Thursday, July 8th, 2010

Le Platt Du Jour

United States v. Woltmann, No. 10-413 (2d Cir. July 6, 2010) (Jacobs, Winter, Walker, CJJ)

Once again, Judge Platt’s unconventional way of doing business has resulted in a sentencing remand to a different judge. Here, the issue was his treating the guideline range in a plea agreement as binding, while ignoring a 5K1.1 letter and § 3553(a). This prompted the circuit to hold that the plea agreement’s appellate waiver was unenforceable and vacate the sentence.

Background

Pursuant to a cooperation agreement, Gary Woltmann pled guilty to tax fraud, then provided substantial assistance to the government in the successful prosecution of another tax case. The government duly filed at 5K1.1 letter that expressly asked for a sentence below the 18 to 24 month guideline range. But Judge Platt refused to consider the letter, viewing it as an effort to repudiate the plea agreement, in which Woltmann had agreed not to appeal a sentence of 27 months’ imprisonment or less. To the judge, that provision trumped both the 5K1.1 letter and the remaining § 3553(a) factors. He sentenced Woltmann to 18 months’ imprisonment, the bottom of the range.

The Circuit’s Ruling

After Woltmann filed a notice of appeal, the government moved to dismiss based on the plea agreement’s appeal waiver.
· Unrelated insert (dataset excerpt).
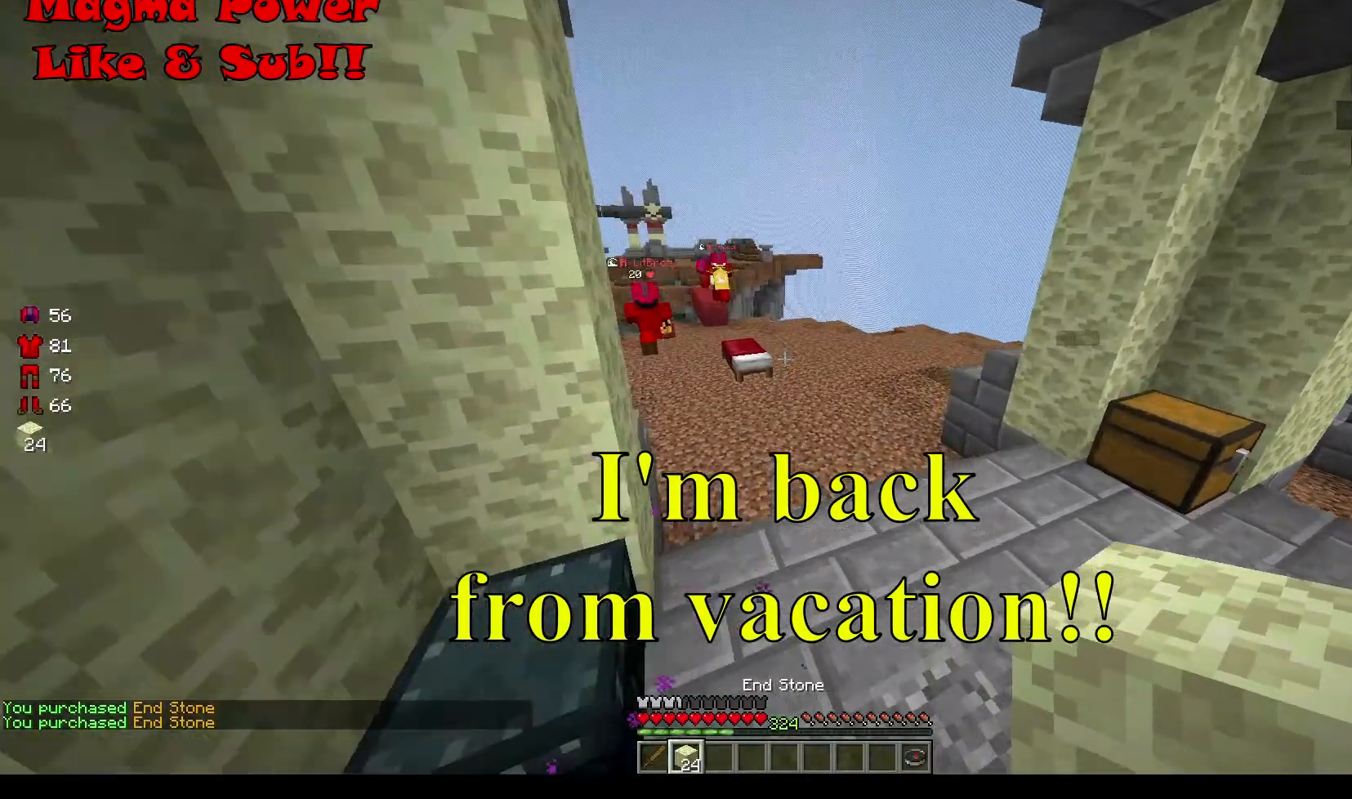
{"keys": ["w"], "mouse": [], "events": []}
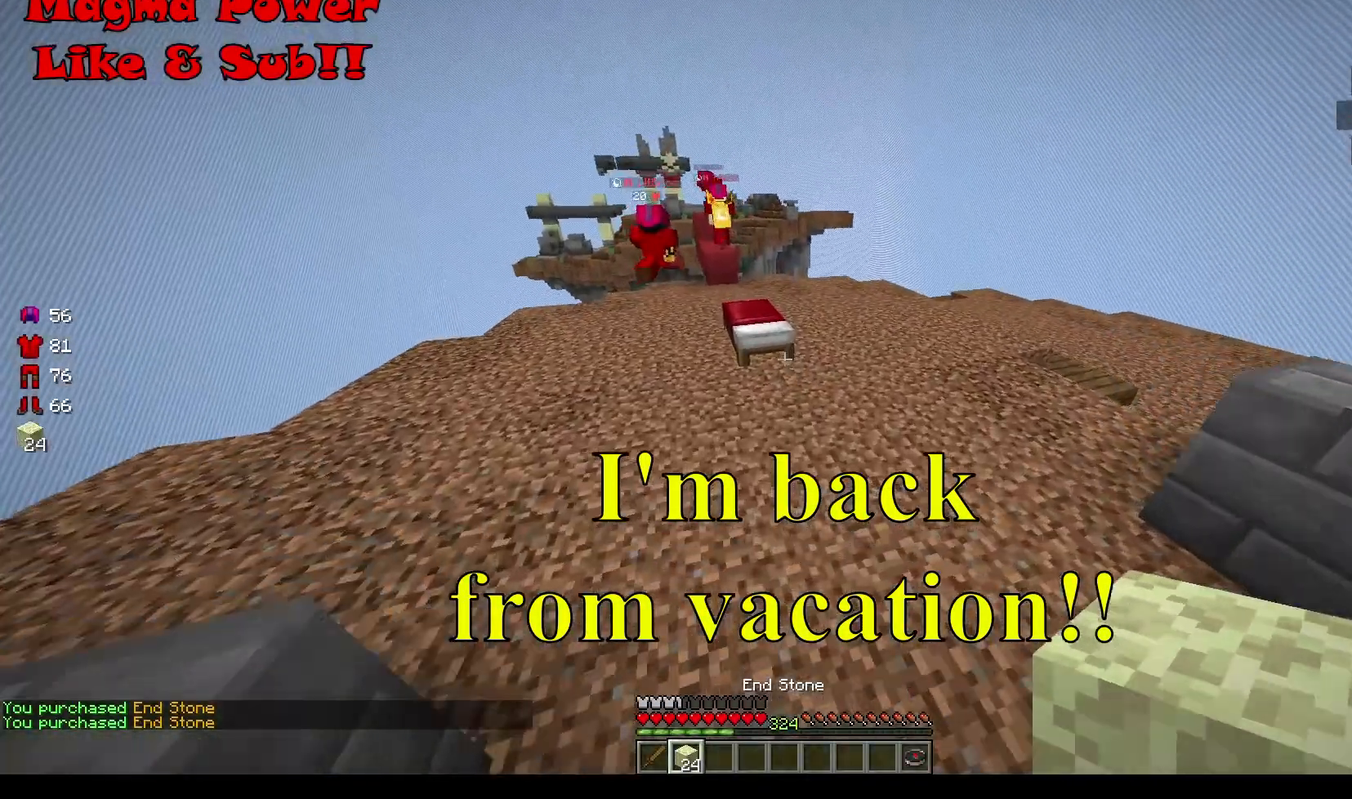
{"keys": ["w"], "mouse": [], "events": [[317, "mouse_right", "down"], [483, "mouse_right", "up"]]}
Construing the plea agreement under “ordinary contract principles” but with “special due process concerns for fairness,” the court found the waiver unenforceable.

Appeals waivers are ordinarily enforceable without much controversy. But the circuit will not enforce one if the sentence was “reached in a manner that the plea agreement did not anticipate” or where the sentencing court “failed to enunciate any rationale for the defendant’s sentence, thus amounting to an abdication of judicial responsibility.” Both of these circumstances were present here.

First, the judge insisted on relying on the guideline range in the agreement – calling the agreement, amongst other things, “the controlling instrument” – notwithstanding “our law that such reliance is misplaced.” By misreading the plea agreement Judge Platt imposed a sentence “inconsistent with the parties’ expectations,” since the agreement, by its unambiguous terms, contemplated that the sentence would be imposed only after consideration of the 5K1.1 letter and § 3553(a). It was accordingly improper for the judge to reject the 5K1.1 letter because he felt it “repudiated” the agreement. In short, the judge “refused to consider the 5K1.1 motion and the § 3553(a) factors on the ground that the appeal waiver and the sentencing range in the [a]greement obviated anything else.” This rendered the appeal waiver unenforceable.

Judge Platt’s belief that the plea agreement constituted an “enforceable concession by Woltmann that any sentence at or below 27 months was appropriate” was likewise error. It amounted to an abdication of judicial responsibility – a second reason to deem the appeal waiver unenforceable.

Finally, the circuit ordered that the case be remanded to a different judge for resentencing, citing (1) the “scorn with which Judge Platt approached the matters pertaining to sentencing” (2) his “pattern of error regarding 5K1.1 letters” and (3) the fact that reassignment would not waste resources because all that the court need do on remand is what “courts do as a matter of routine.”